# How often to feed a female betta?



## Fishnoob78 (Oct 30, 2005)

I just bought a female Betta and on the container lid says "feed 2-3 times a week."

Is that correct, that seems very infrequent.


----------



## Zoe (Feb 26, 2006)

Yeah, you should feed her daily.

I've heard of people never feeding their bettas and expecting them to eat plant roots. Ugh.

Bettas are very gluttonous if given the opportunity


----------



## Damon (Jan 18, 2005)

Once a day is plenty.


----------



## MaryPa (Jan 25, 2006)

At least once a day, I fed my Bettas twice a day since they were all in community tanks.


----------



## Alisha (Aug 5, 2005)

yeah once a day is good. They _can _ go quite a while without food..but depriving something of food? Well that's just cruel! ha.


----------



## leafgirl115 (Mar 26, 2006)

I feen my betta 2 times a day Its up to you ether 1 time or 2 times a day if great.

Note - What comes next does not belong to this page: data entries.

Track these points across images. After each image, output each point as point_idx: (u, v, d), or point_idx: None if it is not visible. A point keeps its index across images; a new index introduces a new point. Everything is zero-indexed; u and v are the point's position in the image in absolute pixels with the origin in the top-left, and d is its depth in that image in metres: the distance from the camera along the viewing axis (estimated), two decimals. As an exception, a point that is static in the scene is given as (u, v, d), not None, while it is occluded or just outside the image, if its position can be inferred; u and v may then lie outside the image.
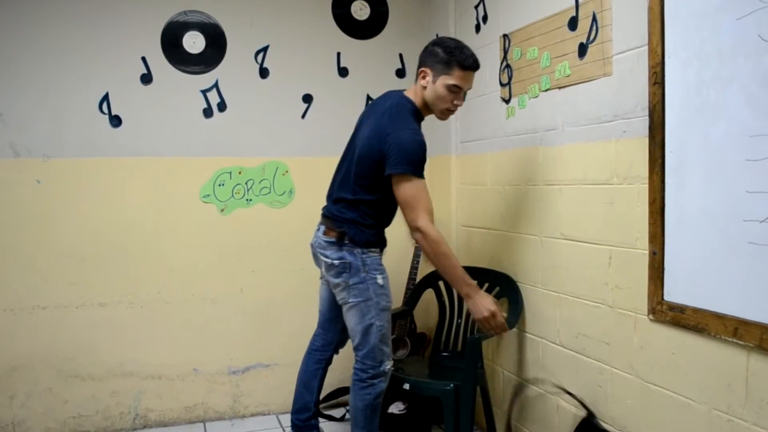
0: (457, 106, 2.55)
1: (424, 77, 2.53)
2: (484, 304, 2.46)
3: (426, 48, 2.57)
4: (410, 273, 3.41)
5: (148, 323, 3.36)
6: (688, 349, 1.97)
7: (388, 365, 2.61)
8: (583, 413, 2.45)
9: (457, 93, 2.52)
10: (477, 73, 3.19)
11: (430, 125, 3.72)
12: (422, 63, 2.55)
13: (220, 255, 3.46)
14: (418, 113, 2.59)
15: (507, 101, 2.96)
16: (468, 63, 2.49)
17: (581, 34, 2.41)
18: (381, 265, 2.63)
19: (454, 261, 2.50)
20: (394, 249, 3.53)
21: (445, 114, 2.59)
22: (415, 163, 2.44)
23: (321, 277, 2.78)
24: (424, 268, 3.62)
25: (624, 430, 2.26)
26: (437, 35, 3.58)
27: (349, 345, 2.74)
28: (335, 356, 2.95)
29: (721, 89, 1.80)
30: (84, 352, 3.28)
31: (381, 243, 2.67)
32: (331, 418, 3.38)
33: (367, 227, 2.59)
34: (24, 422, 3.21)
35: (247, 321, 3.51)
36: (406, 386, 2.67)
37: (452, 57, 2.47)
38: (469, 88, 2.57)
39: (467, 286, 2.49)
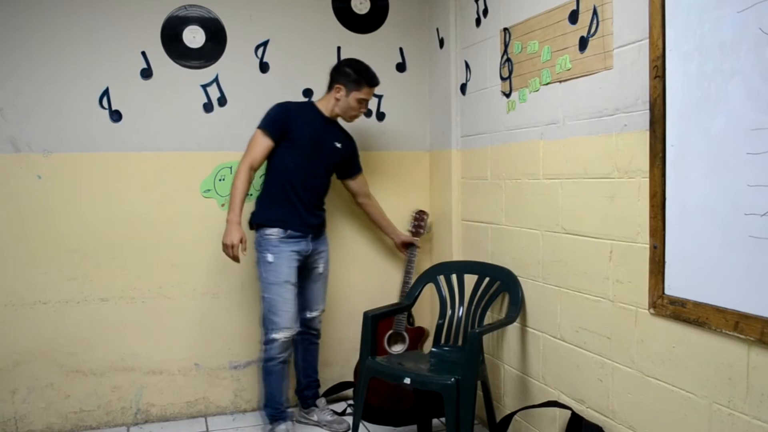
0: (362, 112, 3.24)
1: (338, 92, 3.12)
2: (231, 234, 2.95)
3: (338, 68, 3.16)
4: (406, 267, 3.43)
5: (149, 318, 3.37)
6: (688, 343, 1.97)
7: (273, 335, 3.01)
8: (577, 410, 2.46)
9: (363, 104, 3.17)
10: (478, 67, 3.23)
11: (429, 120, 3.73)
12: (336, 80, 3.13)
13: (220, 250, 3.45)
14: (312, 104, 3.23)
15: (507, 95, 2.95)
16: (374, 83, 3.16)
17: (582, 27, 2.40)
18: (279, 244, 3.04)
19: (236, 193, 2.99)
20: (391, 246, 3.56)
21: (352, 118, 3.22)
22: (264, 118, 3.10)
23: None
24: (423, 265, 3.63)
25: (625, 424, 2.27)
26: (437, 29, 3.57)
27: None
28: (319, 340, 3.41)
29: (722, 82, 1.79)
30: (85, 347, 3.28)
31: (279, 222, 3.07)
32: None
33: (259, 207, 3.16)
34: (26, 417, 3.22)
35: (248, 316, 3.51)
36: (407, 380, 2.68)
37: (362, 77, 3.11)
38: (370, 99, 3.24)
39: (229, 215, 2.99)
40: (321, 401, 3.39)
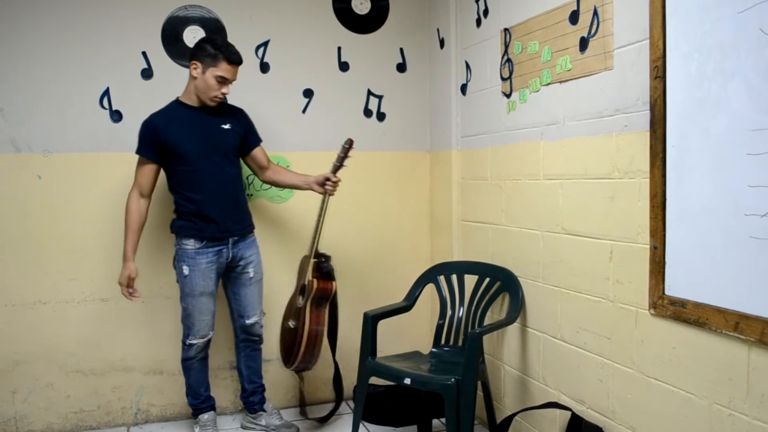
0: (224, 94, 2.93)
1: (194, 69, 2.88)
2: (121, 273, 2.95)
3: (197, 44, 2.94)
4: (318, 212, 3.12)
5: (150, 318, 3.37)
6: (689, 343, 1.97)
7: (188, 340, 3.06)
8: (577, 410, 2.46)
9: (223, 83, 2.89)
10: (478, 68, 3.22)
11: (429, 120, 3.73)
12: (192, 57, 2.91)
13: (221, 250, 3.45)
14: (176, 103, 3.02)
15: (508, 95, 2.95)
16: (233, 58, 2.89)
17: (582, 28, 2.40)
18: (195, 256, 2.98)
19: (128, 225, 2.95)
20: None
21: (214, 100, 2.94)
22: (138, 142, 2.97)
23: None
24: (423, 265, 3.63)
25: (625, 425, 2.27)
26: (438, 30, 3.57)
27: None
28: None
29: (722, 83, 1.79)
30: (85, 347, 3.28)
31: (193, 232, 2.98)
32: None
33: (176, 216, 3.05)
34: (26, 417, 3.21)
35: (248, 316, 3.51)
36: (407, 381, 2.67)
37: (219, 52, 2.86)
38: (234, 80, 2.95)
39: (128, 255, 2.95)
40: (268, 405, 3.31)
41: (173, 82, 3.30)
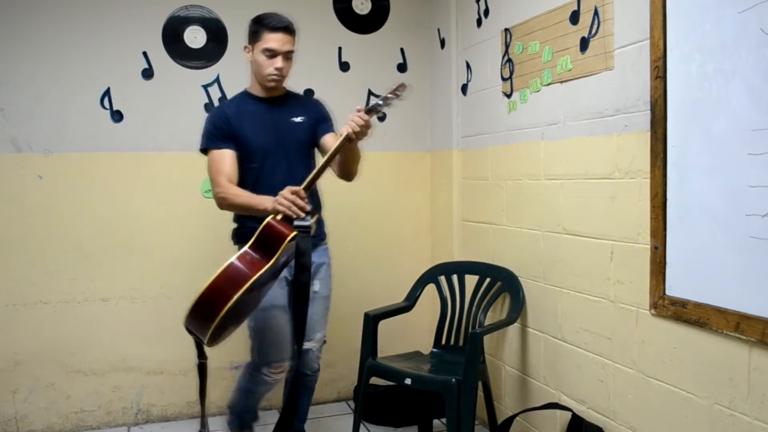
0: (279, 69, 2.54)
1: (247, 53, 2.60)
2: (281, 196, 2.31)
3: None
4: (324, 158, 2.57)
5: (150, 318, 3.37)
6: (689, 343, 1.97)
7: (261, 369, 2.58)
8: (577, 410, 2.46)
9: (274, 56, 2.53)
10: (479, 68, 3.21)
11: (430, 120, 3.72)
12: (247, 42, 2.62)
13: (222, 250, 3.43)
14: (244, 94, 2.71)
15: (508, 96, 2.95)
16: (273, 24, 2.51)
17: (583, 28, 2.40)
18: None
19: (240, 195, 2.50)
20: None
21: (270, 81, 2.58)
22: (203, 135, 2.63)
23: None
24: (424, 265, 3.62)
25: (626, 425, 2.27)
26: (438, 30, 3.57)
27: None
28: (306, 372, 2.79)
29: (723, 83, 1.79)
30: (86, 347, 3.28)
31: (247, 238, 2.35)
32: None
33: (237, 224, 2.72)
34: (26, 417, 3.22)
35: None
36: (408, 381, 2.67)
37: (259, 24, 2.55)
38: (289, 51, 2.55)
39: (265, 203, 2.37)
40: None
41: (174, 82, 3.31)
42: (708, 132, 1.85)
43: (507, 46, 2.94)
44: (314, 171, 2.41)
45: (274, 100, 2.66)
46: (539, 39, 2.68)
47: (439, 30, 3.59)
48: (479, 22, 3.19)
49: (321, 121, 2.74)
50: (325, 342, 2.80)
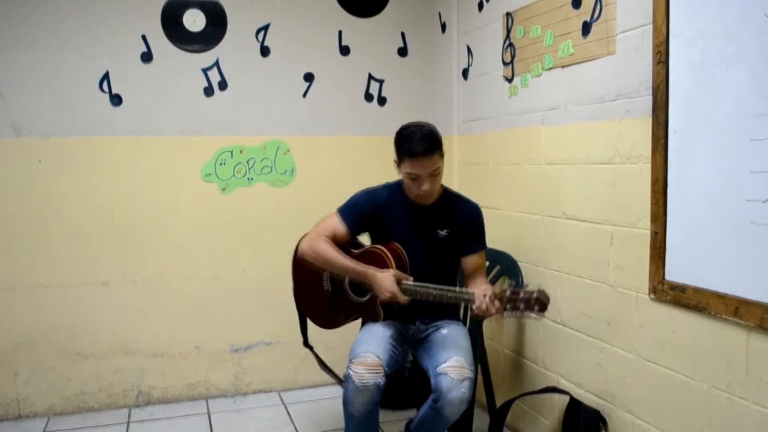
0: (425, 191, 2.43)
1: (396, 166, 2.51)
2: (384, 286, 2.39)
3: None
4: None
5: (151, 302, 3.38)
6: (688, 328, 1.98)
7: (348, 369, 2.40)
8: (576, 394, 2.48)
9: (416, 180, 2.42)
10: (480, 52, 3.19)
11: (430, 105, 3.71)
12: None
13: (221, 234, 3.46)
14: (399, 186, 2.60)
15: (510, 80, 2.94)
16: (412, 149, 2.36)
17: (585, 12, 2.39)
18: None
19: (337, 261, 2.51)
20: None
21: (419, 200, 2.50)
22: (348, 200, 2.64)
23: None
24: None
25: (623, 408, 2.28)
26: (439, 14, 3.55)
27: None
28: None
29: (725, 68, 1.79)
30: (87, 331, 3.30)
31: None
32: None
33: None
34: (28, 399, 3.23)
35: (249, 299, 3.52)
36: (408, 364, 2.69)
37: (401, 148, 2.42)
38: (431, 171, 2.40)
39: (360, 273, 2.46)
40: None
41: (173, 66, 3.29)
42: (710, 117, 1.85)
43: (508, 30, 2.93)
44: (430, 291, 2.37)
45: (425, 207, 2.54)
46: (541, 23, 2.67)
47: (440, 14, 3.57)
48: (480, 6, 3.17)
49: (468, 238, 2.57)
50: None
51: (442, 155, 2.44)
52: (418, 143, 2.35)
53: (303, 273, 2.80)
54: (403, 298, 2.39)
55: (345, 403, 2.42)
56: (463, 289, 2.36)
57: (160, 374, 3.43)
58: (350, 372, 2.34)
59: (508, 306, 2.17)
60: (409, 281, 2.42)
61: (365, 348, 2.40)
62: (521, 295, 2.15)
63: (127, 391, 3.39)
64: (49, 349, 3.25)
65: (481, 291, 2.24)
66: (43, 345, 3.24)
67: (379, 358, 2.35)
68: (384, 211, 2.58)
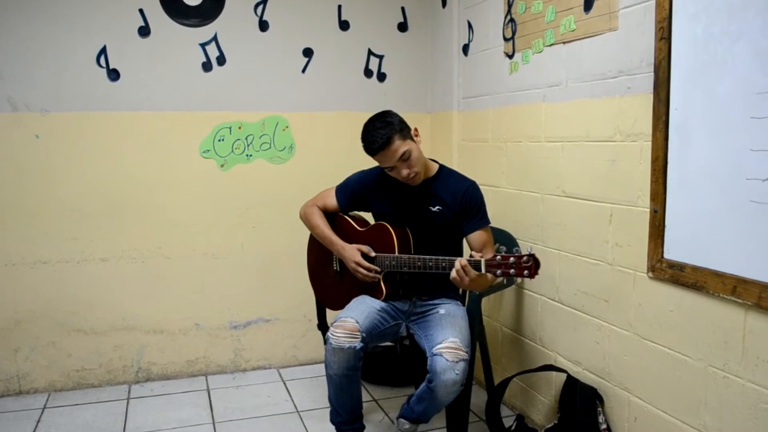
0: (404, 176, 2.46)
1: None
2: (347, 252, 2.60)
3: None
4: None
5: (150, 278, 3.38)
6: (686, 306, 1.98)
7: (329, 332, 2.45)
8: (573, 371, 2.49)
9: (392, 169, 2.47)
10: (480, 28, 3.16)
11: (430, 81, 3.68)
12: None
13: (220, 210, 3.46)
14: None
15: (510, 56, 2.91)
16: (371, 149, 2.43)
17: (587, -13, 2.36)
18: None
19: (322, 231, 2.71)
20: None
21: (407, 182, 2.51)
22: (347, 178, 2.81)
23: None
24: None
25: (620, 386, 2.29)
26: (440, -12, 3.51)
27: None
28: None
29: (728, 45, 1.76)
30: (86, 307, 3.30)
31: None
32: None
33: None
34: (28, 375, 3.25)
35: (248, 276, 3.53)
36: (406, 342, 2.70)
37: (364, 149, 2.48)
38: (398, 158, 2.41)
39: (331, 244, 2.67)
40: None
41: (171, 40, 3.26)
42: (711, 95, 1.83)
43: (509, 5, 2.89)
44: (404, 260, 2.47)
45: (418, 185, 2.56)
46: (542, -2, 2.64)
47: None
48: (481, -19, 3.13)
49: (466, 214, 2.55)
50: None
51: (404, 137, 2.43)
52: (373, 140, 2.41)
53: (313, 256, 2.91)
54: (373, 268, 2.54)
55: (325, 366, 2.52)
56: (444, 258, 2.33)
57: (160, 350, 3.44)
58: (329, 334, 2.43)
59: (498, 271, 2.17)
60: (371, 254, 2.57)
61: (347, 313, 2.49)
62: (511, 259, 2.15)
63: (127, 367, 3.41)
64: (48, 325, 3.26)
65: (458, 261, 2.22)
66: (42, 321, 3.25)
67: (357, 323, 2.42)
68: (376, 191, 2.68)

What food are you giving her?


----------



## aaa (Jan 19, 2005)

haha... i usually feed them 4-5 times a day...


----------



## Damon (Jan 18, 2005)

aaa said:


> haha... i usually feed them 4-5 times a day...


We're not talking about conditioning for spawning


----------



## aaa (Jan 19, 2005)

normally i do it 2-3 times a day... i just don't feed that much each meal... small but frequent meal is the key... but still, if you don't have time, don't do it... your fish will be fine by one meal per day


----------



## Fishnoob78 (Oct 30, 2005)

I had been feeding my males bettas twice a day. One died so I bought this female. 

I feed them Omega One flakes/pellets and Tetra Mix. Just like with my Cichlids I try to have at least 3 types of foods to rotate with.


----------